From the start of the data through the line containing "советую. Любое замыкание", switch "электронику" to "технику" and reproduce those lines with nothing else changed.

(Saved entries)
BEGIN
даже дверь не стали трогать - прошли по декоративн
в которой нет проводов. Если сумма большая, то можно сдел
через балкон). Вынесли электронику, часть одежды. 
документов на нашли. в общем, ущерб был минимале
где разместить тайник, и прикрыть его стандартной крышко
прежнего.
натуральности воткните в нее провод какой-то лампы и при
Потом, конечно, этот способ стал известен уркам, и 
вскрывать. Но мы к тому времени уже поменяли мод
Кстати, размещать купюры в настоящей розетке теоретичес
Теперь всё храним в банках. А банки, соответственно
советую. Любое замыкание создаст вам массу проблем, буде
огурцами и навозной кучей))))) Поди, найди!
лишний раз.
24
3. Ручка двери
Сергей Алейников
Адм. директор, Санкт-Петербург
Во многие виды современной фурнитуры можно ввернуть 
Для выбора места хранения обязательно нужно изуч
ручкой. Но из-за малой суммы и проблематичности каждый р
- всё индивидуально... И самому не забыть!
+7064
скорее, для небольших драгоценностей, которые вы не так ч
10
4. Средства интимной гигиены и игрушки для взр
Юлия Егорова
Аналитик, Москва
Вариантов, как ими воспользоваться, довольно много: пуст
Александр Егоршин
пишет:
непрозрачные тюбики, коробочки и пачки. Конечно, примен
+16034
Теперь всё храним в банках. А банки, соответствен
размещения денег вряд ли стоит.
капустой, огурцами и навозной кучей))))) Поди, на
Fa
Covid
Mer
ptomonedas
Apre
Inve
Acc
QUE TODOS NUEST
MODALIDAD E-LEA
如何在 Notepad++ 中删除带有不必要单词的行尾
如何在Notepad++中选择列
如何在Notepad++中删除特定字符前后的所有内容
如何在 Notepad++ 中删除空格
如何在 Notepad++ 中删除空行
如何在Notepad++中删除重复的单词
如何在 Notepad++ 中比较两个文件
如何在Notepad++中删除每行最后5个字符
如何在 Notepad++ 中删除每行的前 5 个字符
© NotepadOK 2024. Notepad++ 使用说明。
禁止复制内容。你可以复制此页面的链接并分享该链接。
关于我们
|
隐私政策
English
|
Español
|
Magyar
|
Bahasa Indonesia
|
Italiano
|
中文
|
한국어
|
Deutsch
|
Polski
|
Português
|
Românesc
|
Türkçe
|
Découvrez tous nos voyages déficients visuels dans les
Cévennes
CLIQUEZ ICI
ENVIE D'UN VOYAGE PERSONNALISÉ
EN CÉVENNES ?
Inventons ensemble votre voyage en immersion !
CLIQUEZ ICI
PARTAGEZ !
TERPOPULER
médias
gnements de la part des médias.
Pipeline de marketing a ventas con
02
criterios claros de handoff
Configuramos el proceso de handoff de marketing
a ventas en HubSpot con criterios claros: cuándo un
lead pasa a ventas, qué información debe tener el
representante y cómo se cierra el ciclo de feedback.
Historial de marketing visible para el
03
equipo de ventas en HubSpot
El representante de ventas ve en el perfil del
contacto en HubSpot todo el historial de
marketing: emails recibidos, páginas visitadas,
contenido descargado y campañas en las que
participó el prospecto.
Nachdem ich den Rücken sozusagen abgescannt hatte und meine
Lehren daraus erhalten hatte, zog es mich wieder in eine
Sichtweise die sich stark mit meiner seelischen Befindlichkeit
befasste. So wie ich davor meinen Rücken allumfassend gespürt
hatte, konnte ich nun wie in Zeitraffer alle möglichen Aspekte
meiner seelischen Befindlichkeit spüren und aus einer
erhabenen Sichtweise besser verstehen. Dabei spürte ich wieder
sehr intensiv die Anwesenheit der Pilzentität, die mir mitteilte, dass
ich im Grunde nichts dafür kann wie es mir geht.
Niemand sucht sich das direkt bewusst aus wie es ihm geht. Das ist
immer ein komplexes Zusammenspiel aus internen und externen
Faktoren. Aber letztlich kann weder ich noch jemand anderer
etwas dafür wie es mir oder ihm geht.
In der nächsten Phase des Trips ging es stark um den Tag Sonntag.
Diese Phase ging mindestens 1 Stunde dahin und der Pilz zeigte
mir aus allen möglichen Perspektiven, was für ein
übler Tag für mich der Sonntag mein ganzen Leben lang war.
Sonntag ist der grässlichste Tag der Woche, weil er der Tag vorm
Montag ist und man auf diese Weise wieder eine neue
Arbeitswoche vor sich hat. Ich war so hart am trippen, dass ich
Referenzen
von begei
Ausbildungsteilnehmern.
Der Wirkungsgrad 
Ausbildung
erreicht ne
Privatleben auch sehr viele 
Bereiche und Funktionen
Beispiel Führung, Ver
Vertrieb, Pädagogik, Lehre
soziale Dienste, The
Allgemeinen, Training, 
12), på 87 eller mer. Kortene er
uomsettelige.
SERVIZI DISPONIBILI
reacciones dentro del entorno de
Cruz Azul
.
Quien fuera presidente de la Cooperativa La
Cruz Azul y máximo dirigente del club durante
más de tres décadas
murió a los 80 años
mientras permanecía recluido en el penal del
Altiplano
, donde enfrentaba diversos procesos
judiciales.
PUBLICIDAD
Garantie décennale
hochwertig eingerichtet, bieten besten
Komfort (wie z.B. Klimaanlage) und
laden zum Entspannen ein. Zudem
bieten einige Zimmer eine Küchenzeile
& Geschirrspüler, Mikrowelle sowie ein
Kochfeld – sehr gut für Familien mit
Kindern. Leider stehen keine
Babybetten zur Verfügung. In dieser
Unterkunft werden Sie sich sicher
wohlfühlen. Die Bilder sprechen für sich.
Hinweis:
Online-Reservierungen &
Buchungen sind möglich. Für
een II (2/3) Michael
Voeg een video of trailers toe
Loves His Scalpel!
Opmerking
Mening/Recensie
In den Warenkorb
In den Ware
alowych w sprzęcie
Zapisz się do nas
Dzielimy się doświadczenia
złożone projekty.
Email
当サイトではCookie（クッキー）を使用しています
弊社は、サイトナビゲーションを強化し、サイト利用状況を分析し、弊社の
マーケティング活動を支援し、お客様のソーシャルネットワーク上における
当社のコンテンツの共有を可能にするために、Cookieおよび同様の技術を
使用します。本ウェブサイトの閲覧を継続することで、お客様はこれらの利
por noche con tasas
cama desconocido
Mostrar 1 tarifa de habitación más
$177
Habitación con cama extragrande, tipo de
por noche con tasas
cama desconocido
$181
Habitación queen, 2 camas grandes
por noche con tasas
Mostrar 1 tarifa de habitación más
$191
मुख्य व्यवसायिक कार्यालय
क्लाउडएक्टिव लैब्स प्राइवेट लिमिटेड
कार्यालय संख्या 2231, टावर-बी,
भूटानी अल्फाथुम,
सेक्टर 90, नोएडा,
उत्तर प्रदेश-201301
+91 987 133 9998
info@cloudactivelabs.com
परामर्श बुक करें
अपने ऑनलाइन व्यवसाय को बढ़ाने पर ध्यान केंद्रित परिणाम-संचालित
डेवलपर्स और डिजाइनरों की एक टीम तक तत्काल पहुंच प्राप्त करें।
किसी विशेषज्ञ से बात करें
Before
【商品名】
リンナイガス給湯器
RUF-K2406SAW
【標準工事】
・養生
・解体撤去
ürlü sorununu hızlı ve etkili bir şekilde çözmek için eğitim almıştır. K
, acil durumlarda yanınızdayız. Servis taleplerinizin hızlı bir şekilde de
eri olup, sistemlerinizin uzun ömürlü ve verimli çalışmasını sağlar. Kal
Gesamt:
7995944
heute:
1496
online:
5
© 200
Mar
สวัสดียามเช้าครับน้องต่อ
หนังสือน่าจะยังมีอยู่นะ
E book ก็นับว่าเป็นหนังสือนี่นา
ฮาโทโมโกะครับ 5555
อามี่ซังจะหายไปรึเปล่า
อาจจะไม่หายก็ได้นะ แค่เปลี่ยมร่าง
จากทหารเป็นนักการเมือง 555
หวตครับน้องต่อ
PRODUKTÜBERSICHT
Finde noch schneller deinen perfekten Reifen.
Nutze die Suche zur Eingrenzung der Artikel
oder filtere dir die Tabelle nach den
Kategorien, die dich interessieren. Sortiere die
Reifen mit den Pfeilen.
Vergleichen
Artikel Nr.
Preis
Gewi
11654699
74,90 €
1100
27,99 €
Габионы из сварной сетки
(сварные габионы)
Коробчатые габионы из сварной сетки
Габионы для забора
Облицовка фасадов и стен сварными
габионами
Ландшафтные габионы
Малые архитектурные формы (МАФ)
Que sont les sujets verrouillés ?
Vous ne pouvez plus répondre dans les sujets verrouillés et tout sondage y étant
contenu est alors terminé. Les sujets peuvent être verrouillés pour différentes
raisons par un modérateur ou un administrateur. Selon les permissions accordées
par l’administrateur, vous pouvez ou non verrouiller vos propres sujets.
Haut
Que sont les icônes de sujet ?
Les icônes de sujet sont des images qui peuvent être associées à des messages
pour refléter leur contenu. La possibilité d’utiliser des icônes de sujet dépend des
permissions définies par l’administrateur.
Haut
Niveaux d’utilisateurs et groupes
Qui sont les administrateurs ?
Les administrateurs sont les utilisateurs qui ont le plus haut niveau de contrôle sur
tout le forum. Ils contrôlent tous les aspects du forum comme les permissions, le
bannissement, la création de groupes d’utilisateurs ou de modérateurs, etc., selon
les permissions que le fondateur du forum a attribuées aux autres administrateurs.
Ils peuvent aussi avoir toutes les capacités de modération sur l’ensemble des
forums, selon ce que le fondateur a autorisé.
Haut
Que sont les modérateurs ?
END
### ANSWER SPACE
даже дверь не стали трогать - прошли по декоративн
в которой нет проводов. Если сумма большая, то можно сдел
через балкон). Вынесли технику, часть одежды. 
документов на нашли. в общем, ущерб был минимале
где разместить тайник, и прикрыть его стандартной крышко
прежнего.
натуральности воткните в нее провод какой-то лампы и при
Потом, конечно, этот способ стал известен уркам, и 
вскрывать. Но мы к тому времени уже поменяли мод
Кстати, размещать купюры в настоящей розетке теоретичес
Теперь всё храним в банках. А банки, соответственно
советую. Любое замыкание создаст вам массу проблем, буде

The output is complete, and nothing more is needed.